The Cyber Crime (Prohibition, Prevention Etc) Act 2015 that became effective on May 15, 2015 also provides that; If a person who knowingly or intentionally sends a message or other matter by means of computer systems or network and he knows it to be false, or for the purpose of causing any annoyance, inconvenience, insult, injury, criminal intimidation, hatred, ill will or needless anxiety to another, or causes such a message to be sent has committed an offence under this Act and shall be liable on conviction to a fine of not more than N7,000,000.00 or imprisonment for a term of not more than 3 years or even both fine and imprisonment.
The burden of proofing defamation is on the suing party. Hence the victim must be able to establish that a statement was false. However, where a defendant makes a statement which turns out to be true despite the fact that it may have affected the reputation and interest of the claimant, the defendant will have a complete defence in a defamation lawsuit.
It is, however, important to note that for a claimant to seek for damage such claimant would be required by law to prove that actual damage had occurred by the statement of the defendant which must, of course, be a significant, quantifiable and documented damage that has extended to the plaintiff’s reputation. A common test which is usually used to determine the damage of an individual’s reputation would be where people begin to think less of him or her.
There is also the issue of Anonymous Defendant. With the rise of cases on online defamation.How do you even identify a person who is practically unknown? This has been one challenging aspect of online defamation as tracing a defendant who is anonymous can be difficult because only when the defendant is known then an action may commence.
In the case of online defamation, the Internet Service Provider may be held liable as intentionally or negligently participating in the publication of defamatory comment.The reason is that most Internet Services Provider or a Website that hosted the defamatory content i.e Facebook, Google, e.t.c are usually wealthy and can afford to pay the plaintiff for damages in defamation cases.
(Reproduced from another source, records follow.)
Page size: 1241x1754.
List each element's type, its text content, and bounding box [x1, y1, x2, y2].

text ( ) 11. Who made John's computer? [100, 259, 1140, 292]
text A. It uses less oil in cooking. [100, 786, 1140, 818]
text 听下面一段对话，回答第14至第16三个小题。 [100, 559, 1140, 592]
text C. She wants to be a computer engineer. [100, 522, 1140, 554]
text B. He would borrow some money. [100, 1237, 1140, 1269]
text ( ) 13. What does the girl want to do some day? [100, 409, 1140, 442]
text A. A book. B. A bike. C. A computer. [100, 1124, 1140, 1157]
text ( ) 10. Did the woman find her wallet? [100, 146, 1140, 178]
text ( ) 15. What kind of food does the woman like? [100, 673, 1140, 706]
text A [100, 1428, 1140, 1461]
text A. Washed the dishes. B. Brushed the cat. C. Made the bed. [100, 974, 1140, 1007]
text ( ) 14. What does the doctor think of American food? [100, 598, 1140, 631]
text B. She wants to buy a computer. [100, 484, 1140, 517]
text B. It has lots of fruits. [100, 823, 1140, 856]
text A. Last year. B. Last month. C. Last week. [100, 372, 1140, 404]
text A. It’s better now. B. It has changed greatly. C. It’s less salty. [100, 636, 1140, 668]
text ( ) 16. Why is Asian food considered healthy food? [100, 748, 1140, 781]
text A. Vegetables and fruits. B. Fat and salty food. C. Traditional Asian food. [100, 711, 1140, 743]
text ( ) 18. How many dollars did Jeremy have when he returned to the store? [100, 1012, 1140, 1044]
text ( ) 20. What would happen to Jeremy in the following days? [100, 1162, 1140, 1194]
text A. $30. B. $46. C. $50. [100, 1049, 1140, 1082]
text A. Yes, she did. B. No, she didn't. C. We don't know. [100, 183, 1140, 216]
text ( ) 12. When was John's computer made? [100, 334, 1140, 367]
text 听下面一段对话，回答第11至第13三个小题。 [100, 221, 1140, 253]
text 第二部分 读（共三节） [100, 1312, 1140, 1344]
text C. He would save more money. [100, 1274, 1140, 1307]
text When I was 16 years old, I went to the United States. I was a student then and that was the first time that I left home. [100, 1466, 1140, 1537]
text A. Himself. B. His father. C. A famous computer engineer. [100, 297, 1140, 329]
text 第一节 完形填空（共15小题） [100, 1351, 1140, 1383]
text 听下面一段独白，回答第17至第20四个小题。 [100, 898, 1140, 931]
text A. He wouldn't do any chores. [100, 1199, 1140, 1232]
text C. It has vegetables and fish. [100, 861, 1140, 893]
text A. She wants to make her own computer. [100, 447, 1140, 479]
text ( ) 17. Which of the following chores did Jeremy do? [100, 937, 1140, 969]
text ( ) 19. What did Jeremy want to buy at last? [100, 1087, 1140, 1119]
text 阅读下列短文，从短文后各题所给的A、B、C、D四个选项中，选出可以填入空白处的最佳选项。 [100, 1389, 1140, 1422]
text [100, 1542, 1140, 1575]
A participating defendant (ISP Provider) may rely on the defence of innocent dissemination as not being the originator of the alleged defamatory statement as it was heavily relied on in the case of Minear v Miguna.
But what of if the claimant chooses to sue the anonymous user instead? The only practical way of identifying an anonymous user would be to find out the details of the computer that was used to publish the defamatory statement and where it was a public computer, then liability would be reverted back to the ISP provider.
Hence, it becomes necessary for ISP Providers to regulate the amount of defamatory content posted online.
Jurisdiction is one concept which is considered important in any suit. With regards to online defamation, in the case of Dow Jones & Co Inc v Gutnick one of the issues determined was on the issue of jurisdiction which the court held that in cases of online defamation, a court will have the jurisdiction to entertain the matter based on the place of publication and in cases of online defamation would be the place where the content was downloaded.
With the emergence of the internet and social media. The world has practically become a global village as the distance is no longer a barrier. But the internet also has its negative effect on its users who are constantly subjected to demeaning comments and with the rise of cases on online defamation indicates the need for awareness that users who make demeaning statements could potentially be sued.